According to a first aspect of the present disclosure, an encoding apparatus is provided, where the encoding apparatus includes: a first buffer, configured to buffer a quantized coefficient of an image block that is input by a quantization circuit; an information generation circuit, configured to detect the quantized coefficient of the image block sequentially to obtain run-length encoding information, where the run-length encoding information includes at least one of level-run information, zero-run information, and identification information of a direct current (DC) coefficient; a second buffer, configured to buffer the run-length encoding information generated by the information generation circuit; and a processing circuit, configured to: when the second buffer stores run-length encoding information, read the run-length encoding information from the second buffer, read the quantized coefficient corresponding to the run-length encoding information from the first buffer, and output the run-length encoding information and the corresponding quantized coefficient to an entropy encoding circuit.

According to a second aspect of the present disclosure, an encoding apparatus is provided, where the encoding apparatus includes: a transformation circuit, configured to generate a transformation coefficient of an image block; a scanning circuit, configured to convert the transformation coefficient from two-dimensional data to a one-dimensional data sequence; a quantization circuit, configured to quantize the one-dimensional data sequence to generate a quantized coefficient of the image block; an entropy encoding circuit, configured to perform entropy encoding on the quantized coefficient.

According to a third aspect of the present disclosure, an encoding system is provided, where the encoding system includes: the encoding apparatus according to the first aspect or the second aspect; and a memory, where the memory includes a ring storage space for storing a coded stream output by the encoding apparatus.

The encoding apparatus provided by this disclosure isolates a quantized coefficient write logic from a quantized coefficient read logic by introducing the two buffers, the information generation circuit, and the processing circuit, so that after the run-length encoding information of several quantized coefficients is confirmed, a process of extracting the run-length encoding information and a process of performing entropy encoding on the quantized coefficients may be performed in parallel, and that hardware pipelining between run-length encoding and quantizing processes is not interrupted.
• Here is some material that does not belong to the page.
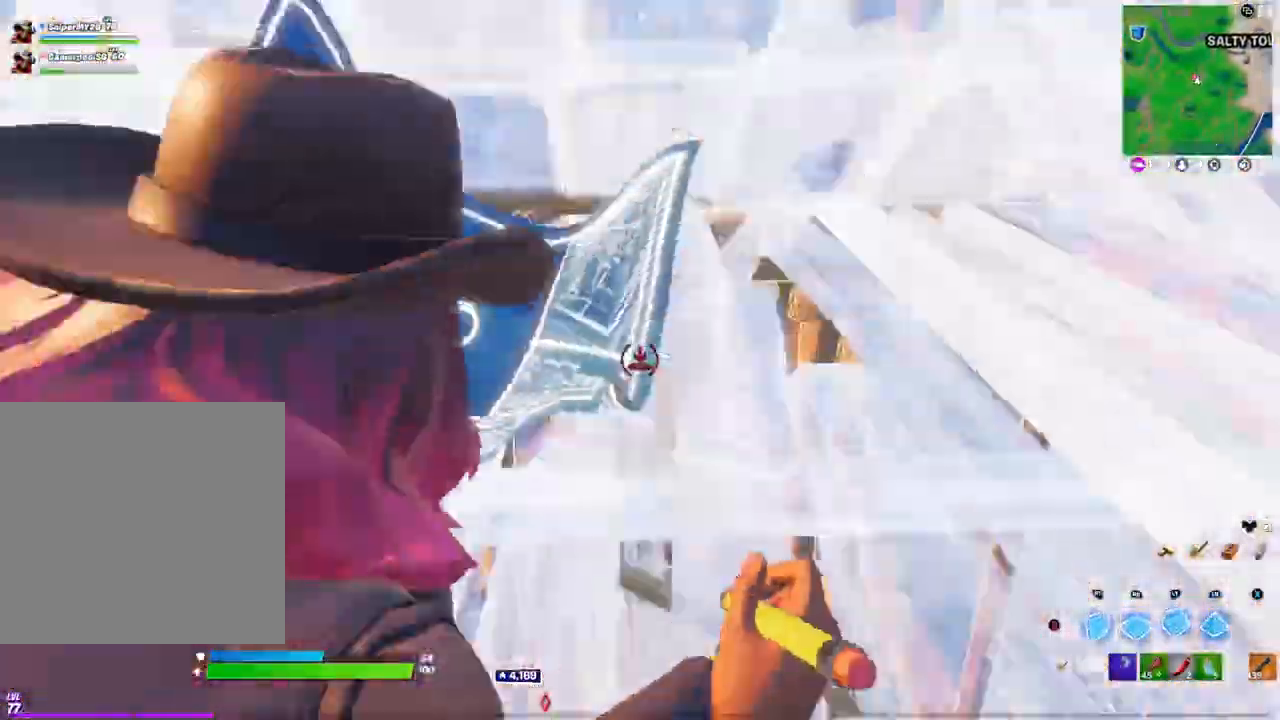
{"dt_ms": 500, "buttons": [], "left_stick": "down", "right_stick": "left", "events": [[17, "right_stick", "center"], [83, "L2", "up"], [117, "B", "down"], [217, "B", "up"], [333, "right_stick", "down-left"], [350, "left_stick", "down-right"], [433, "right_stick", "left"], [483, "left_stick", "down"]]}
Therefore, parallelism of the encoding apparatus is improved.

BRIEF DESCRIPTION OF THE DRAWINGS

In order to illustrate the example embodiments of the present disclosure more clearly, the drawings used in the description will be briefly introduced below. Apparently, the drawings in the following description represent some of the example embodiments of the present disclosure, and other drawings may be obtained from these drawings by those skilled in the art without any creative efforts.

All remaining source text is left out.